Nicht jeder, der seinen Aufforderungssatz mit zwei oder mehr Ausrufezeichen versieht oder den Begriff des „Kulturschaffenden“ verwendet [1], ist ein (Neo)Nazi, aber auch nicht jeder, der nach Text und Noten des „Engelland-Liedes“ fragt oder um Aufführung des „Badonviller-Marsches“ bittet, ist ein unbedachter Liebhaber traditioneller Musik. Nicht alles, was in der NS-Zeit missbraucht, instrumentalisiert, mit falscher Absicht intoniert wurde, muss für immer tabu sein. Aufgabe der Volksmusikforschung ist aber, Finger in Wunden zu legen und Aufklärung anzubieten. Oder wie im letzten Beispiel auf Missbrauch und Rechtsbruch hinzuweisen.

Es ist wichtig, diesbezüglich aktuelle Strömungen, Gruppierungen, Parteien sowie deren Ideologien, Organisationsstrukturen und Programme zu kennen. Häufig taucht in Medien der Begriff „Neue Rechte“ auf, eine wichtige Rolle spielen die „Identitären“. Die Bundeszentrale für politische Bildung in Deutschland definiert die „Neue Rechte“ als losen Zusammenschluss „eine[r] Intellektuellengruppe, die sich hauptsächlich auf das Gedankengut der Konservativen Revolution der Weimarer Republik stützt, eher ein Netzwerk ohne feste Organisationsstrukturen darstellt und mit einer ‚Kulturrevolution von rechts‘ einen grundlegenden politischen Wandel vorantreiben will.“ [2] Bei seinen Untersuchungen zum Thema „‚Neue Rechte‘ als Wiedergänger. Rechtsextreme Kontinuitäten in Österreich“ stellt Andreas Peham entsprechend fest: „Tatsächlich sieht die ‚Neue Rechte‘ sehr alt aus, wenn man ihre Positionen einer genaueren Analyse unterzieht. Gerade in Österreich handelt es sich bei dieser Selbstbezeichnung um einen Begriff, der mehr für neue Strategien und Formen als für neue Inhalte steht.“ (102)

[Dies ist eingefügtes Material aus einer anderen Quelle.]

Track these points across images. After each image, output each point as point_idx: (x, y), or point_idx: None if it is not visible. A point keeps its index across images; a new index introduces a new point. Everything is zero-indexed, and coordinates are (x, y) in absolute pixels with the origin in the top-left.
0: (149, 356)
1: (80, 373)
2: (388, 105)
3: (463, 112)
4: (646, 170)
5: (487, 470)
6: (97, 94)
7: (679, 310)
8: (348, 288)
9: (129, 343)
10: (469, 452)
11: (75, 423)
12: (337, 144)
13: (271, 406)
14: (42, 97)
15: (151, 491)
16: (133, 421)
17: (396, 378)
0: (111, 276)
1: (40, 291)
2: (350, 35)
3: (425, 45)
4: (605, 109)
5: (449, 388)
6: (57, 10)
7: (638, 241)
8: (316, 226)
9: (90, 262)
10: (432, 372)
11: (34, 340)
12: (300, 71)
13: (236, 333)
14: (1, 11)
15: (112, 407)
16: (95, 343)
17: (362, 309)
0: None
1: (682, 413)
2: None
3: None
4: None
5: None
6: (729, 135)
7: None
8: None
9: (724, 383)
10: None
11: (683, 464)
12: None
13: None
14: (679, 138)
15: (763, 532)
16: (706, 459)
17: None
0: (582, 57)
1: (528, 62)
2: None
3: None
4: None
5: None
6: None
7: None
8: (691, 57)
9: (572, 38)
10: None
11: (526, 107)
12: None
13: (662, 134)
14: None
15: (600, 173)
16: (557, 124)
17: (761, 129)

Die Musik der „Neuen Rechten“ nimmt Florian Wimmer in den Blick: „‚Neo-Folk‘ als Soundtrack der ‚Neuen Rechten‘? Eine musikalisch-politische Spurensuche anhand ausgewählter Beispiele“ ist sein Beitrag betitelt, der sich konkret der Fragestellung widmet, „Inwieweit weist ‚Neofolk‘ politische Bezüge auf bzw. inwieweit kann das Genre als Begleitmusik ‚neurechter‘ Gruppierungen bezeichnet werden?“ (115) Für Außenstehende erkennbar seien bei diesem Musikgenre „deutliche Anklänge an die angloamerikanische ‚Folk-Music‘ der 1960er- und 70er-Jahre“ (123). Im „Neofolk“ existiere generell „ein gewisser Nimbus des ‚unpolitischen‘“ (122), doch offenbare er sich als Transformation des „Folk“: „Gab man sich im ‚folk‘ bewusst anti-elitär, so tritt im ‚Neofolk‘ eher ein elitär-intellektueller Habitus zutage“ (126 f.). Die Akteure des „Neofolk“ präsentieren sich jedoch bezüglich ihres Volksmusikbegriffes mit vergleichbar bizarren Vorstellungen wie manche Akteure der konservativen Volksmusikpflege. Welche „Vorstellungen Pegida-Anhänger und -sympathisanten vom ‚Volkslied‘ bzw. ‚Weihnachtslied‘ haben und wie diese in ihre rechtspopulistischen Vorstellungen eingebaut werden“ (173), beschäftigt Michael Fischer in seinem Beitrag „‚Und bitte DEUTSCHE Weihnachtslieder singen!‘ Die rechtsnationale Empörungsbewegung PEGIDA und das ‚Weihnachtsliedersingen‘ 2014 in Dresden“. Erschreckend tritt dabei die Instrumentalisierung des im christlichen Jahreslauf verankerten Brauchkomplexes (v. a. am Beispiel des Turmblasens, 164) und der Pseudoexpertise des „Vorsängers“ hinsichtlich der Liedforschung (168) vor Augen.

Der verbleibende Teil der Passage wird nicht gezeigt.